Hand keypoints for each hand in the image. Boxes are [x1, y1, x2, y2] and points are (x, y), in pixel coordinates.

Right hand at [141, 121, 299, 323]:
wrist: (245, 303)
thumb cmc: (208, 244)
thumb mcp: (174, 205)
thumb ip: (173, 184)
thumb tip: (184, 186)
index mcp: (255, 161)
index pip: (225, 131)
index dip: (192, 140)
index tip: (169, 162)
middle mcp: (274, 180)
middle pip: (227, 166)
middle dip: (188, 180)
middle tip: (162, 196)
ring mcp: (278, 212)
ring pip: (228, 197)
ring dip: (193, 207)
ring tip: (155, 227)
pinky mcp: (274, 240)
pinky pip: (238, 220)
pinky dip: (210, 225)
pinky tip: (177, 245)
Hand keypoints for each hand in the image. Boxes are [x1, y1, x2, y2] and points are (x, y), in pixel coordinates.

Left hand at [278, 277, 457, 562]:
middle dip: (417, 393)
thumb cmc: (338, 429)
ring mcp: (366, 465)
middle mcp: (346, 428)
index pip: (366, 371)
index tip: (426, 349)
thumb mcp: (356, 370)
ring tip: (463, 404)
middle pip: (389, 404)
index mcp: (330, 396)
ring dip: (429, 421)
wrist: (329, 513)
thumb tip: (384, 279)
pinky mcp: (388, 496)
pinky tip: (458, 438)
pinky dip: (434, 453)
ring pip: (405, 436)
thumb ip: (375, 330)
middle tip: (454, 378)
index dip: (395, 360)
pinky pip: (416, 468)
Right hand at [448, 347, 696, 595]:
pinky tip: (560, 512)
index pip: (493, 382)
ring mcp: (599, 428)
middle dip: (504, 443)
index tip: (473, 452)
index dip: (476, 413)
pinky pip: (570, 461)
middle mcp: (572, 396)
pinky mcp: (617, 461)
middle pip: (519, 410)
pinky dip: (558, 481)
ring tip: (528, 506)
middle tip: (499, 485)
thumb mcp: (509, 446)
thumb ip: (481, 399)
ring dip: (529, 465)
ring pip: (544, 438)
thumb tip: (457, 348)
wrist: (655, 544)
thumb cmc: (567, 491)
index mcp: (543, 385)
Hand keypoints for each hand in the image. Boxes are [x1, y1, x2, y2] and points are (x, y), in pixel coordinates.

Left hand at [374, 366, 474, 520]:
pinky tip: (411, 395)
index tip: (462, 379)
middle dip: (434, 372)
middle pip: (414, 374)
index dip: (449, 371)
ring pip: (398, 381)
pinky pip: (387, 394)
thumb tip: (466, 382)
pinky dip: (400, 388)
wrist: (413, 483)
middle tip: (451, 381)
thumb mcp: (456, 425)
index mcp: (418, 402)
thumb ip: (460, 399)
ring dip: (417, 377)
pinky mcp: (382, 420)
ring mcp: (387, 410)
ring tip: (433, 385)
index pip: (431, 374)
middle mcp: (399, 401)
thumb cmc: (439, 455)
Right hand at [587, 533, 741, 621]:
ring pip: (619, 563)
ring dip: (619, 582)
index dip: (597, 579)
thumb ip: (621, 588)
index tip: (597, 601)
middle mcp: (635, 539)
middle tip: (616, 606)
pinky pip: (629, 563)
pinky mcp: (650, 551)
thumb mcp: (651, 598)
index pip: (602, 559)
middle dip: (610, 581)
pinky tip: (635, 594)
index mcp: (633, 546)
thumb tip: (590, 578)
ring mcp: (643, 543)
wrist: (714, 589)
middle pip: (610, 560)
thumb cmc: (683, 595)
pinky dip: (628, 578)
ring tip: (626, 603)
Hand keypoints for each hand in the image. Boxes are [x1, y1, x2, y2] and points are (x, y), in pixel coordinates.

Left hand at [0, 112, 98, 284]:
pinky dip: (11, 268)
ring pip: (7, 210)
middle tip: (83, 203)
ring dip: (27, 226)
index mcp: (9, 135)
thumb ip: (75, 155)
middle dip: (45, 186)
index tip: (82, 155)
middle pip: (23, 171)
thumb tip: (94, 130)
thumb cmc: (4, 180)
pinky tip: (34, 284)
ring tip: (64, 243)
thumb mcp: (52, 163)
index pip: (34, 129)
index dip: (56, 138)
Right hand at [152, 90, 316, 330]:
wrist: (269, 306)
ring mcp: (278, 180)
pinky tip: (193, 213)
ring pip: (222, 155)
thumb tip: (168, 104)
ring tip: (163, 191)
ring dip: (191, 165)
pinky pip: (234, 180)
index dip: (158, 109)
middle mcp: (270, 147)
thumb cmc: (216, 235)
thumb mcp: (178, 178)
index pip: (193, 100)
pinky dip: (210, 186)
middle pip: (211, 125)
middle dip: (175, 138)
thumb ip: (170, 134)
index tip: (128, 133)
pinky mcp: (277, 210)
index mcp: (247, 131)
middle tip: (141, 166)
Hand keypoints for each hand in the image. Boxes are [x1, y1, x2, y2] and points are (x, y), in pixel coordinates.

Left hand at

^^^^^^^^^^^^^^^^

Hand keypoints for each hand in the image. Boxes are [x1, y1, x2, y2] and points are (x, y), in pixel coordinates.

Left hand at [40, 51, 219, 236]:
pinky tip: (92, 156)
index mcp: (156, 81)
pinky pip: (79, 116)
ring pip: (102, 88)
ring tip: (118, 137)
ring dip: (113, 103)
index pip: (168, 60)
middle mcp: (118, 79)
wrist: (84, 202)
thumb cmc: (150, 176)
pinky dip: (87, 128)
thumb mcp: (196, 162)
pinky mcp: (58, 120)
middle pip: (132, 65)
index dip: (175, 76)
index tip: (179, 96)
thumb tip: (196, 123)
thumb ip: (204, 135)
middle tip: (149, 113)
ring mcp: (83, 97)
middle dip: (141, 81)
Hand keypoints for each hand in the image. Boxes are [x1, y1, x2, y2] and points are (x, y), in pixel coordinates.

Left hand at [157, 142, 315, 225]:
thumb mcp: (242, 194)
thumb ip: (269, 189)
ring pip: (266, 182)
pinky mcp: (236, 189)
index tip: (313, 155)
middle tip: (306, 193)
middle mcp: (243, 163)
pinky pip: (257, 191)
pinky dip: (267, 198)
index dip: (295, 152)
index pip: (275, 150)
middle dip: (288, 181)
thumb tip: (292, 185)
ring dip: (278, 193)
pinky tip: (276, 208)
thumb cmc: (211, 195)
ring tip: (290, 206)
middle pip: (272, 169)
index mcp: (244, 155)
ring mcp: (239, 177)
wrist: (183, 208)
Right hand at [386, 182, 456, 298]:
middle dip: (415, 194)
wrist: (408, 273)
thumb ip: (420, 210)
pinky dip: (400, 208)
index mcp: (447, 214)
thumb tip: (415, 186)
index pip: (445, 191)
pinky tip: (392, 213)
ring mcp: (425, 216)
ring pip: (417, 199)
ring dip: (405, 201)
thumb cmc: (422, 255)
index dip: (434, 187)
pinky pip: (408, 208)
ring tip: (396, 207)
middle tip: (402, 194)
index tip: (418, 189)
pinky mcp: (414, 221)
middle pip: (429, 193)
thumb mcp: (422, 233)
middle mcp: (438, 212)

^^^^^^^^^^^^^^^^

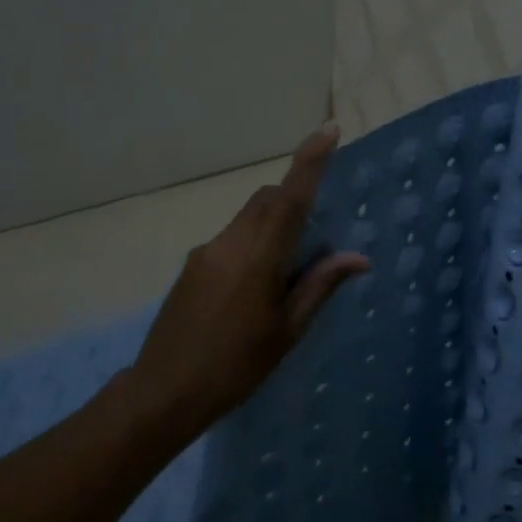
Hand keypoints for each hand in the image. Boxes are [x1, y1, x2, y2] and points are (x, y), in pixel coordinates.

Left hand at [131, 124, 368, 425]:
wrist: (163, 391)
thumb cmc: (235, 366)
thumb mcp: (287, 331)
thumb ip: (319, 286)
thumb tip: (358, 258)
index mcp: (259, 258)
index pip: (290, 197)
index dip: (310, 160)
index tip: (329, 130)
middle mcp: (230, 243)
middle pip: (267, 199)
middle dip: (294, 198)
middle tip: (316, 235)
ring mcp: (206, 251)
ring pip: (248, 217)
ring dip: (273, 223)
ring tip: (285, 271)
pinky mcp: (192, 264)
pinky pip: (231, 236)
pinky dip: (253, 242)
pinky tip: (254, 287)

^^^^^^^^^^^^^^^^

Exercise instructions:
In the listing above, find the line containing "ring tip: (433, 385)" and the line containing "pinky dip: (628, 578)", then quote both, plus every line between them, exactly as written.

Solved problem:
ring tip: (433, 385)
index pip: (431, 374)
middle mcp: (399, 401)
thumb cmc: (439, 455)
Right hand at [587, 533, 741, 621]:
ring pip: (619, 563)
ring dip: (619, 582)
index dip: (597, 579)
thumb ip: (621, 588)
index tip: (597, 601)
middle mcp: (635, 539)
middle tip: (616, 606)
pinky pip: (629, 563)
pinky mcp: (650, 551)
thumb mcp: (651, 598)
index pip: (602, 559)
middle dip: (610, 581)
pinky tip: (635, 594)
index mcp: (633, 546)
thumb tip: (590, 578)
ring mcp: (643, 543)
wrist: (714, 589)
middle pip: (610, 560)
thumb cmc: (683, 595)
pinky dip: (628, 578)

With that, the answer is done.